Now let’s put it all together in an interactive 3D plot. I’m clipping the tokens that appear more than 100 times because they are outliers that would cause all the other points to have the same color.

import plotly.express as px

fig = px.scatter_3d(
    x=embeddings_3d[:, 0],
    y=embeddings_3d[:, 1],
    z=embeddings_3d[:, 2],
    hover_name=tokens,
    color={k: v if v < 100 else 100 for k, v in freqs.items()},  # clip outlier freqs
    title="Token Embeddings (Filtered by Corpus)",
)

fig.update_traces(marker=dict(size=3, showscale=False))

fig.write_html("my_token_embeddings.html") # save it to visualize locally
fig.show() 

And this is the results:

It’s really interesting to surf the plot and explore where learned to position different tokens in the embedding space! For example, on the top right corner there are a lot of words at the top (high z coordinate) seem to be names of cities or states: Switzerland, Connecticut, irmingham and so on …

Extra 1: Visualizing all tokens in Dante’s Divine Comedy

# download the corpus from https://dmf.unicatt.it/~della/pythoncourse18/commedia.txt
import requests

url = "https://dmf.unicatt.it/~della/pythoncourse18/commedia.txt"
response = requests.get(url)
with open("commedia.txt", "w") as f:
    f.write(response.text)

dataset = load_dataset("text", data_files={"train": "commedia.txt"})
corpus = " ".join(dataset["train"]["text"])
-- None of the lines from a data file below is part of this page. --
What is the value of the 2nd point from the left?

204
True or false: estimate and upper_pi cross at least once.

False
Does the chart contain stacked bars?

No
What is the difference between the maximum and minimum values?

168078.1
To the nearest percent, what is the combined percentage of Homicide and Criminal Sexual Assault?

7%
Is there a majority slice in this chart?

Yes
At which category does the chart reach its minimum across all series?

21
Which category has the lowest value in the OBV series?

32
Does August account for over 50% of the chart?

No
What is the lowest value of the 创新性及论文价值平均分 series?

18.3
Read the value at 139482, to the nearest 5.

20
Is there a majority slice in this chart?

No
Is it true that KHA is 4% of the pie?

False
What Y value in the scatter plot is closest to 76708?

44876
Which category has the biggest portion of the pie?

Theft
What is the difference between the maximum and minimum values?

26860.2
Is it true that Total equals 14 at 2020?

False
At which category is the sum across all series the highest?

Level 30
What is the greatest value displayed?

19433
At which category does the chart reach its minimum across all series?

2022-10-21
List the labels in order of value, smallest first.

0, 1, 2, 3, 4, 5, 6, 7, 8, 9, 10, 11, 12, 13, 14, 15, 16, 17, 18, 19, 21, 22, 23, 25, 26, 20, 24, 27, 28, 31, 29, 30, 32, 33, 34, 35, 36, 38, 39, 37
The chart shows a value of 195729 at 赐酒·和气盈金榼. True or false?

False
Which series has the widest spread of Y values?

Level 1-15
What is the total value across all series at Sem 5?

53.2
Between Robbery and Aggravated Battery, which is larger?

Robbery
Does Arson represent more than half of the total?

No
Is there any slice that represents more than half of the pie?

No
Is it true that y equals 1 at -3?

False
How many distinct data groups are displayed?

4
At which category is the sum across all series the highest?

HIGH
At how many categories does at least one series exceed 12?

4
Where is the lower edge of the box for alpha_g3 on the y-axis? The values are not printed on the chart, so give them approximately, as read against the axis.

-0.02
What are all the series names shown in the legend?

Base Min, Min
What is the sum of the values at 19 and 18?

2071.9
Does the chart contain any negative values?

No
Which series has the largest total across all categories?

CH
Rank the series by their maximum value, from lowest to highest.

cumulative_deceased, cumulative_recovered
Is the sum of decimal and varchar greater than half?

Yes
Extra 2: (Optional) Visualize the Entire Vocabulary

Try plotting the whole vocab, this will generate a large html plot.

Uncomment at your own risk — slow and memory intensive!

full_ids = list(range(tokenizer.vocab_size))
full_embedding_weights = model.embed_tokens(torch.tensor(full_ids).unsqueeze(0).to(model.device)).squeeze(0)
full_embeddings_3d = PCA(n_components=3).fit_transform(full_embedding_weights.cpu().detach().float())
full_tokens = [tokenizer.decode([i]) for i in full_ids]

fig_full = px.scatter_3d(
    x=full_embeddings_3d[:, 0],
    y=full_embeddings_3d[:, 1],
    z=full_embeddings_3d[:, 2],
    hover_name=full_tokens,
    title="Token Embeddings (Full Vocabulary)"
)

fig_full.show()

🧠 Final Thoughts

This was just a fun exercise to make LLM internals a bit more tangible. Sure, PCA compresses a lot of high-dimensional nuance into 3D, but it’s still fascinating to see structure emerge. Try zooming into different clusters, or color by other features (length, part-of-speech, etc.).